(Saved data entries)
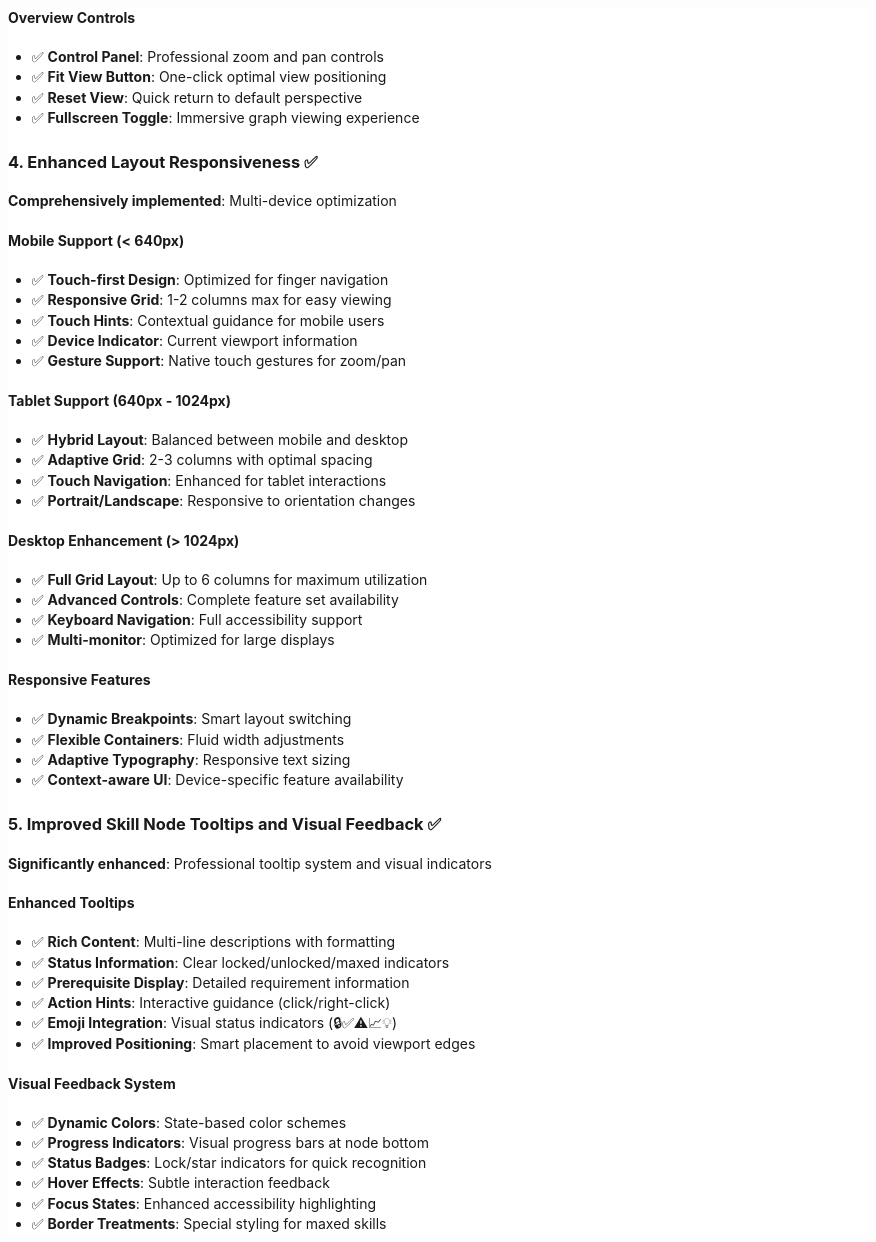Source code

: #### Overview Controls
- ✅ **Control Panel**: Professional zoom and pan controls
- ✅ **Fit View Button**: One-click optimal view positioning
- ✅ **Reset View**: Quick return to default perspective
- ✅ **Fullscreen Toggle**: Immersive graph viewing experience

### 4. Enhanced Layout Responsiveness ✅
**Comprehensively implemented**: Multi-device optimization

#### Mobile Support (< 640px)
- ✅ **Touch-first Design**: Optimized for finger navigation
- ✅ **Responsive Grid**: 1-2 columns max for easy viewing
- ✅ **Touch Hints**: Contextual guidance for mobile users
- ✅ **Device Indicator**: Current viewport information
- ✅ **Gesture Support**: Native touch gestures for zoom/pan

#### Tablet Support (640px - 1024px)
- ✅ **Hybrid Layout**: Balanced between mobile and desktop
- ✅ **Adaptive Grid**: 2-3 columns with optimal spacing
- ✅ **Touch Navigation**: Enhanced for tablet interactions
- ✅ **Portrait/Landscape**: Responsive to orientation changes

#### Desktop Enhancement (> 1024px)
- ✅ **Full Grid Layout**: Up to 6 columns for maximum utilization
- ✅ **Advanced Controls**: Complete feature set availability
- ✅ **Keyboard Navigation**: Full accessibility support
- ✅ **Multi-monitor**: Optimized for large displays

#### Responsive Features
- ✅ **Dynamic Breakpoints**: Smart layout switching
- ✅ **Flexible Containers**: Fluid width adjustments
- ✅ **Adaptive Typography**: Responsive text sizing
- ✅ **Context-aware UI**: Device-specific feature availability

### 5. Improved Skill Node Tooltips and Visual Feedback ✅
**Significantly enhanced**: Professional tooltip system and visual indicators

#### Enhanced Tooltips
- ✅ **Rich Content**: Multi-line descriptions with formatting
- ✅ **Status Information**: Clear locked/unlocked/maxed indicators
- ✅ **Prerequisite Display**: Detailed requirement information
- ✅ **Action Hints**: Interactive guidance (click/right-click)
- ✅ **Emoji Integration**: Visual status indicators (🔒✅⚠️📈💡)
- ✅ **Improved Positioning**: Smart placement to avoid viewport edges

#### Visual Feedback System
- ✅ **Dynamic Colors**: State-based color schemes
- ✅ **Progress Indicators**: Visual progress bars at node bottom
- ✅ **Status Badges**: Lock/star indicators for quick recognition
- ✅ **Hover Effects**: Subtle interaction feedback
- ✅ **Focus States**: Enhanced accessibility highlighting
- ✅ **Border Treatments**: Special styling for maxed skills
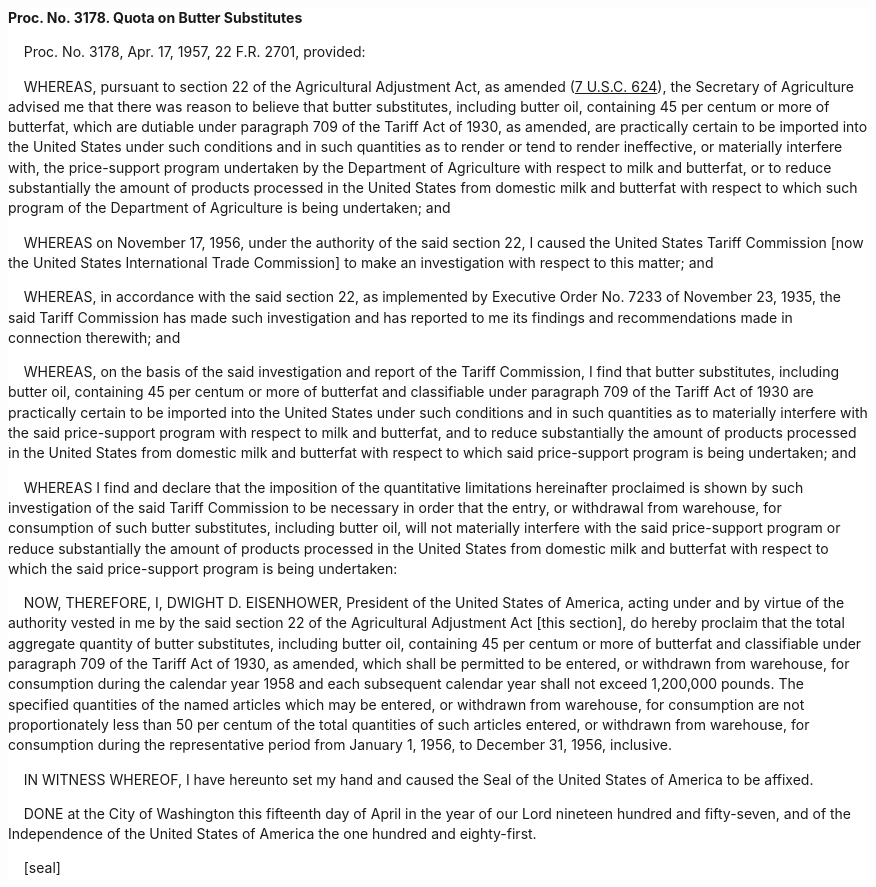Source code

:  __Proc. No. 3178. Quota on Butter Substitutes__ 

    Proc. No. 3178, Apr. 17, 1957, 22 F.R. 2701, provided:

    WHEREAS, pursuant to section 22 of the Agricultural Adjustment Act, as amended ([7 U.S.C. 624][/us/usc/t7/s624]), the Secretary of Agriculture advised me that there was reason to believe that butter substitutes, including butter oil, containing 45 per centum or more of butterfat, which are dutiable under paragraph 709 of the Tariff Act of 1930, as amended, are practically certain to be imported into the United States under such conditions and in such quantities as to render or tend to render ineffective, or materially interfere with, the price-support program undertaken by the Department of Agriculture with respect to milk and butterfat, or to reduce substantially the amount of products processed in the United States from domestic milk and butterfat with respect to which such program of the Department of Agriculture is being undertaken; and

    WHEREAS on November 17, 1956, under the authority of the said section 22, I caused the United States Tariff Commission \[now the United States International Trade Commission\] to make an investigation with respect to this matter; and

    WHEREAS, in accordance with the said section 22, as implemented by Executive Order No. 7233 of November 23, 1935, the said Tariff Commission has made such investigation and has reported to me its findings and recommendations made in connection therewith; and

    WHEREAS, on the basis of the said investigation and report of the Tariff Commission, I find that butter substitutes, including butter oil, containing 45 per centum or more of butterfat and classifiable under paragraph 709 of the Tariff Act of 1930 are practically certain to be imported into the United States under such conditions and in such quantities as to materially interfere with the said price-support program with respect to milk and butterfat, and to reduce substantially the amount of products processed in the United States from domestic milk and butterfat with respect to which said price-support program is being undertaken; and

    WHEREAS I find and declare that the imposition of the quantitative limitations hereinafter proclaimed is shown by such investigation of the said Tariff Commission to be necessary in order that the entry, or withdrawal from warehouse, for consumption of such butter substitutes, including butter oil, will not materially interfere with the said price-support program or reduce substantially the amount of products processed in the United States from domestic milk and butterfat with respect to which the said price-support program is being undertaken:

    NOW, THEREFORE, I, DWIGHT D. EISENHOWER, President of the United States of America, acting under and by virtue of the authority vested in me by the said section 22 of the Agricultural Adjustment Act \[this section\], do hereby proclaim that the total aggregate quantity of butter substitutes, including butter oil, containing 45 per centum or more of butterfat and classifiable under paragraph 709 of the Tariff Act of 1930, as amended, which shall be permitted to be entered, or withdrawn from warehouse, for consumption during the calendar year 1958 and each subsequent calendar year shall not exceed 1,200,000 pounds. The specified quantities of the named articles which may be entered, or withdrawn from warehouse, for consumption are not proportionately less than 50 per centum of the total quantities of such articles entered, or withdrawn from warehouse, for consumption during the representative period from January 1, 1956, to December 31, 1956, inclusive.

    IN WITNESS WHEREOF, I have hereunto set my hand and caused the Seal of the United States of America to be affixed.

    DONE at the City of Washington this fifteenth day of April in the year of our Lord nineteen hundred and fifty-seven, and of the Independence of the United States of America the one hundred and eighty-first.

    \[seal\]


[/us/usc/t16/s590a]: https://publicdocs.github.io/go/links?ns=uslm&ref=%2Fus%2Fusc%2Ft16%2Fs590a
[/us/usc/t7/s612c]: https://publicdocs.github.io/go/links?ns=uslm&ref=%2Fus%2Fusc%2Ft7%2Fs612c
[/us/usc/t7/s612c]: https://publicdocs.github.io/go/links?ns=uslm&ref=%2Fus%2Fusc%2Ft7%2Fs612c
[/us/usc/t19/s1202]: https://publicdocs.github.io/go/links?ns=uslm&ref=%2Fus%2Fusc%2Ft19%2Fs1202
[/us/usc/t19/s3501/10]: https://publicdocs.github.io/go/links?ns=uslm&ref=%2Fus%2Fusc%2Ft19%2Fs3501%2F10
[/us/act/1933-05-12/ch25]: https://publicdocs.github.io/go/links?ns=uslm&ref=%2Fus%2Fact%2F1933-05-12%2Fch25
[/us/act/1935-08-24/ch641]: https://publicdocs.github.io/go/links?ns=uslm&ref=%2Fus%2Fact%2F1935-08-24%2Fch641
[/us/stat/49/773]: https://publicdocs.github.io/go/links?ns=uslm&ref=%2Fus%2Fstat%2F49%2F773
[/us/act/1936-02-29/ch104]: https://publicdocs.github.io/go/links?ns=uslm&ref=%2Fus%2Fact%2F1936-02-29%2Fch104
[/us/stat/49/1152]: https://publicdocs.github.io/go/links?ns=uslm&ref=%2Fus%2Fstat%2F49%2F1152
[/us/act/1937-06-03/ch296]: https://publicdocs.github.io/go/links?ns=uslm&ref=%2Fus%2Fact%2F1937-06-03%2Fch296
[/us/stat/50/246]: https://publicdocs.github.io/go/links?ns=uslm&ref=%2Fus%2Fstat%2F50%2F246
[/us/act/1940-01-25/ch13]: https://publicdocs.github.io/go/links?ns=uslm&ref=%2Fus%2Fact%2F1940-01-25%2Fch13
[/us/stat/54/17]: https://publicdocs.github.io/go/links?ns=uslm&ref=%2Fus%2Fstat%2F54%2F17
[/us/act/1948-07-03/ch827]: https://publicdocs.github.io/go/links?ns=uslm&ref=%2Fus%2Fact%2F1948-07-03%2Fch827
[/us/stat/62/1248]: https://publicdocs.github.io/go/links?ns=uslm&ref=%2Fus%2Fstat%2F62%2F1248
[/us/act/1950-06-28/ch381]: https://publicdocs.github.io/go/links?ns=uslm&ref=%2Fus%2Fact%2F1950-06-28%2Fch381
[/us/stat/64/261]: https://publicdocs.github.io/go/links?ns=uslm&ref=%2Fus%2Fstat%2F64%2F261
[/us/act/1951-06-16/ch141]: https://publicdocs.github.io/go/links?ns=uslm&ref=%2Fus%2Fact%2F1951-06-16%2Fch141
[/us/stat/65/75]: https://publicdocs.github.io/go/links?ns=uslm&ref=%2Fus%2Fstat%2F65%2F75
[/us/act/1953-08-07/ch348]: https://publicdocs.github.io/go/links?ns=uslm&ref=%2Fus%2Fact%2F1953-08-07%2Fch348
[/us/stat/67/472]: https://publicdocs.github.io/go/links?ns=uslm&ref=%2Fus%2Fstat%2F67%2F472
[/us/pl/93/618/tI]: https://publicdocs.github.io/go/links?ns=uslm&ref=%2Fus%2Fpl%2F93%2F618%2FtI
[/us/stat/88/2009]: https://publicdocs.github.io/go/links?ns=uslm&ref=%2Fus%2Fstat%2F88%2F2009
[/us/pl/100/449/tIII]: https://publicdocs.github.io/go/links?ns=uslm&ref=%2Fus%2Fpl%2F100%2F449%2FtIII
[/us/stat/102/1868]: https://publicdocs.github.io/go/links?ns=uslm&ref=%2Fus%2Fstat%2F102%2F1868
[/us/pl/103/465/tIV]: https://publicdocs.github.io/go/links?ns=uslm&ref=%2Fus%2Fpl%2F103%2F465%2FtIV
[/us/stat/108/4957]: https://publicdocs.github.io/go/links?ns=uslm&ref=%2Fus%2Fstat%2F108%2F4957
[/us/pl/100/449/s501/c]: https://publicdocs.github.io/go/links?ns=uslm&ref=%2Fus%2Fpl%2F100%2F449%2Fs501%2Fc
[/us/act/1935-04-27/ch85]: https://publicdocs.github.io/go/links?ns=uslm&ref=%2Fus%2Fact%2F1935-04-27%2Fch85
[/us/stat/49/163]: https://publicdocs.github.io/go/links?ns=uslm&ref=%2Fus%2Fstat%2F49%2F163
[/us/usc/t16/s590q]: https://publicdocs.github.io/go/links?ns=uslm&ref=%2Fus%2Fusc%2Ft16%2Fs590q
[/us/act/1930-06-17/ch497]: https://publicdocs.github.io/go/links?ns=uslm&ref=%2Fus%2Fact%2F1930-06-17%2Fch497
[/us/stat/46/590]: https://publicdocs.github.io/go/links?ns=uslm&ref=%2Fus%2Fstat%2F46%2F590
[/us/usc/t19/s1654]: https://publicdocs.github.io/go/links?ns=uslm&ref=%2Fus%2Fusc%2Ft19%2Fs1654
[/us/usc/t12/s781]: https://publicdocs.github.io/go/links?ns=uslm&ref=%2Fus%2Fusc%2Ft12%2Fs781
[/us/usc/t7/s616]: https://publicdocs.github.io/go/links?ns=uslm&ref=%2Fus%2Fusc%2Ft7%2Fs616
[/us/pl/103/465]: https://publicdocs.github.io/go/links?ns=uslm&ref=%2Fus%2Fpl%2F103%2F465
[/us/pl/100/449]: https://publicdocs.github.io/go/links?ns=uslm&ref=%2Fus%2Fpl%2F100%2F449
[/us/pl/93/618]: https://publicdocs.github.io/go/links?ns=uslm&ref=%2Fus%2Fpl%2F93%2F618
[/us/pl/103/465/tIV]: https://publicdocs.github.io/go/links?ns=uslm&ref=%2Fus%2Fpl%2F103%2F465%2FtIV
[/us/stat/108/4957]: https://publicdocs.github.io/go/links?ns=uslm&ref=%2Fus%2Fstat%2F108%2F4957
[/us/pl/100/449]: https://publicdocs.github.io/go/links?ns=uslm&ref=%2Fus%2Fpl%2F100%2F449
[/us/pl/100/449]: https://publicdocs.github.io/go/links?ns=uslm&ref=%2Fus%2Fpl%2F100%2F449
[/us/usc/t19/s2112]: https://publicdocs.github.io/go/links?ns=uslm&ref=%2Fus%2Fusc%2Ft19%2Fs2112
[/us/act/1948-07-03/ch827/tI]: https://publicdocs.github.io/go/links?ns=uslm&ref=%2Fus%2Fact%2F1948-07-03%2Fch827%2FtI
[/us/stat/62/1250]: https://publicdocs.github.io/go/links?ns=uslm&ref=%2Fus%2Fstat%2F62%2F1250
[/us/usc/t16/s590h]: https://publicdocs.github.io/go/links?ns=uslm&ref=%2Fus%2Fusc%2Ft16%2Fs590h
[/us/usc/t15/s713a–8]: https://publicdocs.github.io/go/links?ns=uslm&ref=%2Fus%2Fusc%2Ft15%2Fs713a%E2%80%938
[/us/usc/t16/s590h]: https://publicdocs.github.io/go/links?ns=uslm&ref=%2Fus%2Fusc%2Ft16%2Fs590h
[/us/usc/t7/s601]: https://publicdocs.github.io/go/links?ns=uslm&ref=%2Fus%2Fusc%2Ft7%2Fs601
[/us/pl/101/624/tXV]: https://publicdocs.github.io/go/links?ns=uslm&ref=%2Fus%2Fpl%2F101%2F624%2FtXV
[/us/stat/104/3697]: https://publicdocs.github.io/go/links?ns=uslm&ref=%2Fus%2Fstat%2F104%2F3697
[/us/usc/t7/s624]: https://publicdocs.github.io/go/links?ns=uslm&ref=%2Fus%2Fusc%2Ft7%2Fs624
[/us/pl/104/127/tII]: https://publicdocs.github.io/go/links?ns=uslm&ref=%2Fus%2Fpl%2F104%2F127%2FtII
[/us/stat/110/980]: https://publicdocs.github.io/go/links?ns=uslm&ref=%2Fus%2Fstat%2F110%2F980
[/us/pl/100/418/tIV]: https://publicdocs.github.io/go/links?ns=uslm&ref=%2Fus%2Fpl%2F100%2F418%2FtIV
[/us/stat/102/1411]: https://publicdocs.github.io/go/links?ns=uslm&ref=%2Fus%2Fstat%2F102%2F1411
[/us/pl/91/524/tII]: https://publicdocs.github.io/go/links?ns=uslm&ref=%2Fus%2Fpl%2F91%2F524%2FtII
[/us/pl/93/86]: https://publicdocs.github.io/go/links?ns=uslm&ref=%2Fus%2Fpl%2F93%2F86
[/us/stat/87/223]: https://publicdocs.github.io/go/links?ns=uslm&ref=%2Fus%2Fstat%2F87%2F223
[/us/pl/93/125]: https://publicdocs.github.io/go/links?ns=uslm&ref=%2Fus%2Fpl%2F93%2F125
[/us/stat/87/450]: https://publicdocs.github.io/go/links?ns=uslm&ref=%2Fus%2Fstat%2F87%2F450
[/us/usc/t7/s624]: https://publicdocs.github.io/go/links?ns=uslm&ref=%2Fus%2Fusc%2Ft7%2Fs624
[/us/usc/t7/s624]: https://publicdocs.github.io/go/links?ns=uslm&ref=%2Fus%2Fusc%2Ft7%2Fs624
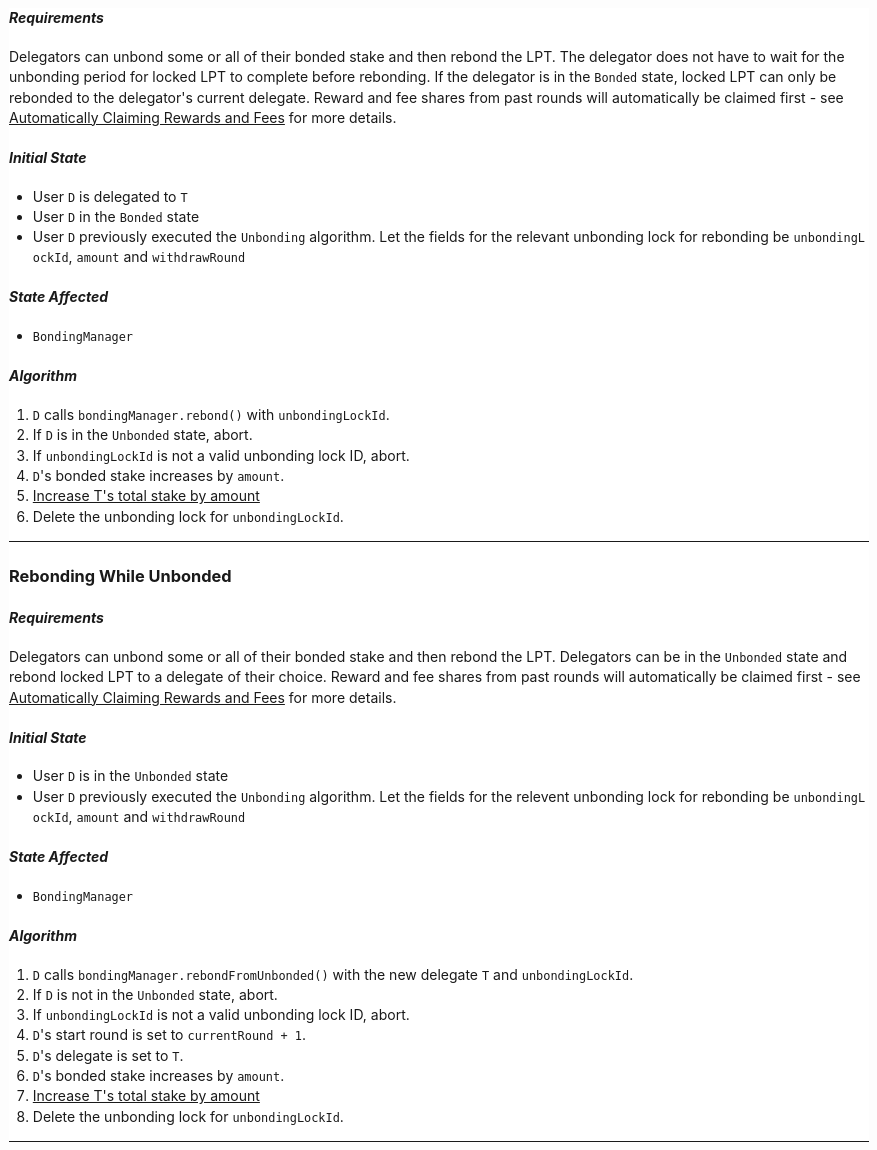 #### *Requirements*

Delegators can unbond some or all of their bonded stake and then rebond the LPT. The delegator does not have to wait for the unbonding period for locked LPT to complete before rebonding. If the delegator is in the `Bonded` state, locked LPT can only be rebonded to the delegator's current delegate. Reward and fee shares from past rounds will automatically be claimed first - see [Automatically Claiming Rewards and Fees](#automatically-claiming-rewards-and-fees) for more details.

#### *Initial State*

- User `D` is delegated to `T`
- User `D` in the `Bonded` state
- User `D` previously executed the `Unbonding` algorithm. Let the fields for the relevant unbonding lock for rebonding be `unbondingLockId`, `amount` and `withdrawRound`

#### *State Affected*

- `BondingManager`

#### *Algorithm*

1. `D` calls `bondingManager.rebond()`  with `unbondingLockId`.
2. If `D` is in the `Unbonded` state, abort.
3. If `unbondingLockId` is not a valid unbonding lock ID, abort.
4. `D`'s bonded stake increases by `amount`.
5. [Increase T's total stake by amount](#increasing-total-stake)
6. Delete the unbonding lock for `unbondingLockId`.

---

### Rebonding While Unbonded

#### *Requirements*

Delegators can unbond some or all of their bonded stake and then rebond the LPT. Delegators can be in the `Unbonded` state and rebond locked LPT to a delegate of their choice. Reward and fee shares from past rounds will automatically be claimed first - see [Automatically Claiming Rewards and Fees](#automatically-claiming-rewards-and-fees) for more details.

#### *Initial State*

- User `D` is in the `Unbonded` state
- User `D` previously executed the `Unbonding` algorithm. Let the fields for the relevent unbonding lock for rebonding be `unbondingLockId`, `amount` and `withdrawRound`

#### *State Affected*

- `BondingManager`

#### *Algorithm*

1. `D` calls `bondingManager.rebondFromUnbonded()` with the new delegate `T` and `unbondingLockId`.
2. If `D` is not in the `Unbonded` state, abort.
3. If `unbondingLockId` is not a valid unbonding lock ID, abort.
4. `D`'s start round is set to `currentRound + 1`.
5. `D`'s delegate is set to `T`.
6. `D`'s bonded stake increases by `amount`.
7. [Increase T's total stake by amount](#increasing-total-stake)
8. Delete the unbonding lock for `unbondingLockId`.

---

TASK TO CARRY OUT -> Return a word-for-word copy of the lines above from the one holding "### 4. Enhanced Layout Responsiveness ✅" through the one holding "- ✅ **Gesture", with both of them included and nothing besides.

OUTPUT OF THE TASK ->
### 4. Enhanced Layout Responsiveness ✅
**Comprehensively implemented**: Multi-device optimization

#### Mobile Support (< 640px)
- ✅ **Touch-first Design**: Optimized for finger navigation
- ✅ **Responsive Grid**: 1-2 columns max for easy viewing
- ✅ **Touch Hints**: Contextual guidance for mobile users
- ✅ **Device Indicator**: Current viewport information
- ✅ **Gesture Support**: Native touch gestures for zoom/pan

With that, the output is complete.